Pope Francis will wash the feet of prisoners in a youth detention center near Rome on Maundy Thursday.
Thousands of pilgrims and tourists are arriving in Rome to attend ceremonies during the holy week ahead of Easter.
The washing of feet on the Thursday before Easter is a Christian tradition commemorating Christ's Last Supper.
It is part of a papal calendar of events running up to Easter, the most important festival in the calendar of the Catholic Church.
On Easter Sunday morning, the new Pope will deliver his first "Urbi et Orbi" message to the city of Rome and to the world.
During his inaugural general audience Wednesday, Francis called for an immediate political solution to the conflict in the Central African Republic after last weekend's coup.
Gesture of humility The new leader of the world's 1.2bn Roman Catholics has brought a new sense of simplicity to the Vatican, reports the BBC's David Willey in Rome.
He has decided to live in a small suite in a residence for clerics, eating with other priests in a common dining room, after deciding not to move into the palatial apartments occupied by his predecessors in the Apostolic Palace.
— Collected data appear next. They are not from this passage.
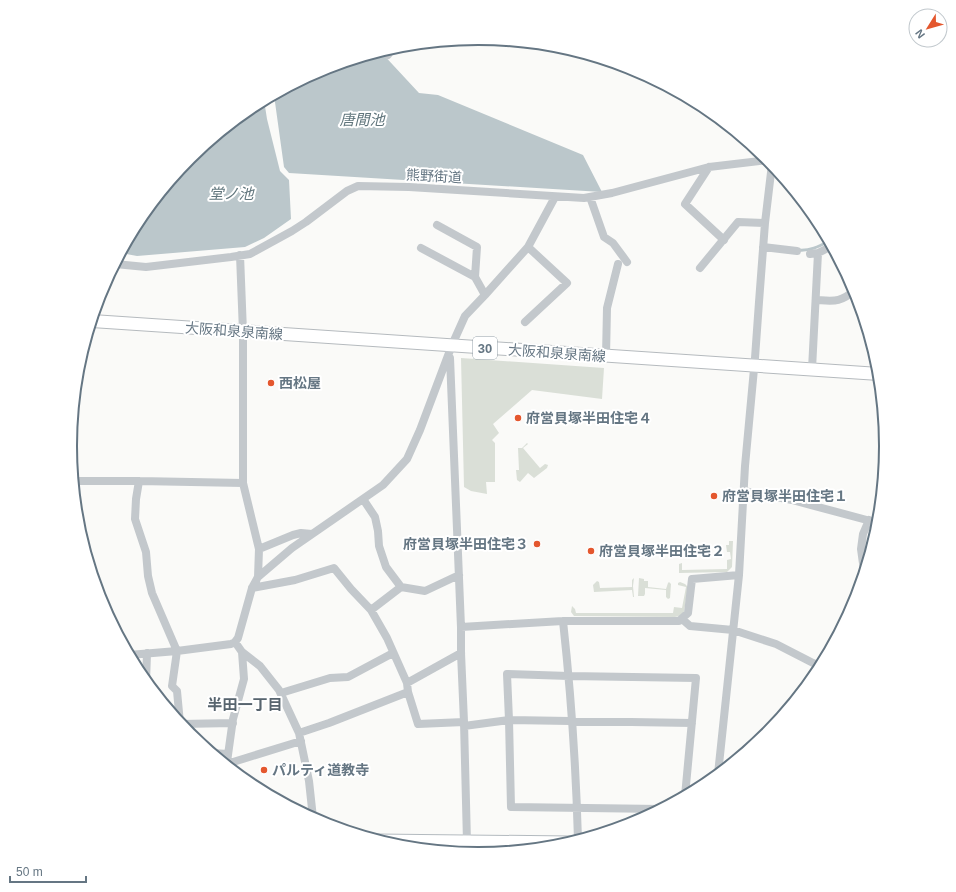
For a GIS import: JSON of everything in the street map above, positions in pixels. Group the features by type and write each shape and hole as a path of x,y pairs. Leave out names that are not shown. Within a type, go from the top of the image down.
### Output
{"main road":[{"name":"大阪和泉泉南線","path":"97,321 451,349 606,356 872,373"}],"street":[{"name":"熊野街道","path":"120,265 146,267 250,254 292,231 347,191 358,186 409,187 584,198 612,193 709,167 761,161"},
{"path":"709,167 685,204 724,240"},
{"path":"719,766 739,575 745,466 755,365 765,223 771,173"},
{"path":"136,654 177,651 232,644 236,642 252,588 258,577 292,548 383,485 407,459 465,316 528,247 556,197"},
{"path":"590,197 604,237 613,243 627,262"},
{"path":"700,268 738,222 765,223"},
{"path":"437,225 477,247 475,277"},
{"path":"525,322 567,283 528,247"},
{"path":"763,247 797,251"},
{"path":"421,248 475,277 485,295"},
{"path":"812,369 816,300 814,254 826,248"},
{"path":"240,256 243,332 244,483 259,549 258,577"},
{"path":"606,356 607,308 618,264"},
{"path":"816,300 835,301 842,299 849,294"},
{"path":"451,349 467,842"},
{"path":"79,481 244,483"},
{"path":"139,481 135,520 146,552 148,576 152,593 177,651 172,686 177,692 179,712"},
{"path":"744,491 792,500 869,520 863,534 863,558"},
{"path":"363,499 375,517 379,546 386,567 401,587 425,591 459,575"},
{"path":"259,549 293,535 301,533 312,534"},
{"path":"252,588 295,580 334,568 351,589 372,610 387,638 407,683 408,692 418,724 464,724 509,720 692,723"},
{"path":"461,627 563,621 679,621 688,613 692,579 739,575"},
{"path":"372,610 401,587"},
{"path":"682,619 690,626 733,630 776,644 814,664"},
{"path":"563,621 569,676 578,834"},
{"path":"236,642 242,652 260,666 281,693 299,733 309,780 312,811"},
{"path":"227,758 233,723 244,680 242,652"},
{"path":"281,693 330,678 348,677 393,652"},
{"path":"146,671 147,653"},
{"path":"407,683 461,653"},
{"path":"649,809 511,807 509,720 506,674 696,678 686,788"},
{"path":"299,733 329,723 408,692"},
{"path":"189,724 233,723"},
{"path":"232,762 301,741"},
{"path":"222,754 228,754"},
{"path":"409,841 540,842"}],"shaded area":[{"path":"461,358 604,368 602,399 532,390 493,424 499,433 492,440 495,443 495,482 486,482 487,494 471,491 464,487"},
{"path":"527,443 528,444 523,448 540,468 545,464 548,465 547,468 534,478 528,473 520,482 517,480 516,470 519,470 518,448 522,448"},
{"path":"729,541 733,541 732,567 727,572 679,573 679,564 682,563 682,570 727,569 727,560 731,559 730,552 727,552 726,545 729,545"},
{"path":"634,578 634,597 632,590 594,592 593,585 597,581 599,582 600,588 632,587 632,580"},
{"path":"639,578 644,579 644,581 648,581 648,587 666,589 669,582 671,584 670,598 668,599 666,597 666,590 645,588 644,596 638,596"},
{"path":"680,582 688,587 684,612 680,616 574,616 571,612 572,606 576,613 673,613 674,607 682,608 686,587 678,585"}],"water":[{"name":"唐間池","path":"385,56 419,93 438,95 583,155 602,192 289,173 284,167 275,101 301,86 349,66"},
{"name":"堂ノ池","path":"265,107 280,171 289,180 291,219 264,238 245,247 137,256 126,254 160,202 194,162 234,128"}],"waterway":[{"path":"798,250 806,250 824,244"}],"place":[{"name":"西松屋","path":"271,383"},
{"name":"府営貝塚半田住宅４","path":"518,418"},
{"name":"府営貝塚半田住宅１","path":"714,496"},
{"name":"府営貝塚半田住宅３","path":"537,544"},
{"name":"府営貝塚半田住宅２","path":"591,551"},
{"name":"パルティ道教寺","path":"264,770"}],"district":[{"name":"半田一丁目","path":"245,704"}]}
He has again broken with tradition for the foot-washing ceremony, which is normally performed on lay people in one of Rome's basilicas.
This time the Pope will visit the Casal del Marmo detention centre on the outskirts of Rome.
Pope Benedict XVI visited the centre in 2007, but not for the Holy Thursday Mass. Only for the first two years of his pontificate did he perform the feet-washing himself, after which the task was delegated to priests.
During the service, the pope washes and kisses the feet of 12 people to replicate the Bible's account of Jesus Christ's gesture of humility towards his 12 apostles on the night before he was crucified.
Some of the young detainees volunteered to have their feet washed, while others were given an invitation to help them overcome their embarrassment, the Catholic News Agency quoted the prison chaplain as saying.
On Good Friday evening the Pope will carry a wooden cross and pray at a ceremony at Rome's ancient amphitheatre, the Colosseum, commemorating Jesus' crucifixion.
And on Saturday evening Pope Francis will celebrate the main Easter Vigil Mass in St Peter's Basilica.
Pope Francis - renowned for his modest former life as bishop of the Argentine capital Buenos Aires - refuses to be awed by the magnificent surroundings of his new Vatican City home, visited every year by five million tourists and pilgrims, our correspondent says.
Some past popes vaunted their riches, but Francis wants a simpler church mindful of the plight of the world's poor people, he adds.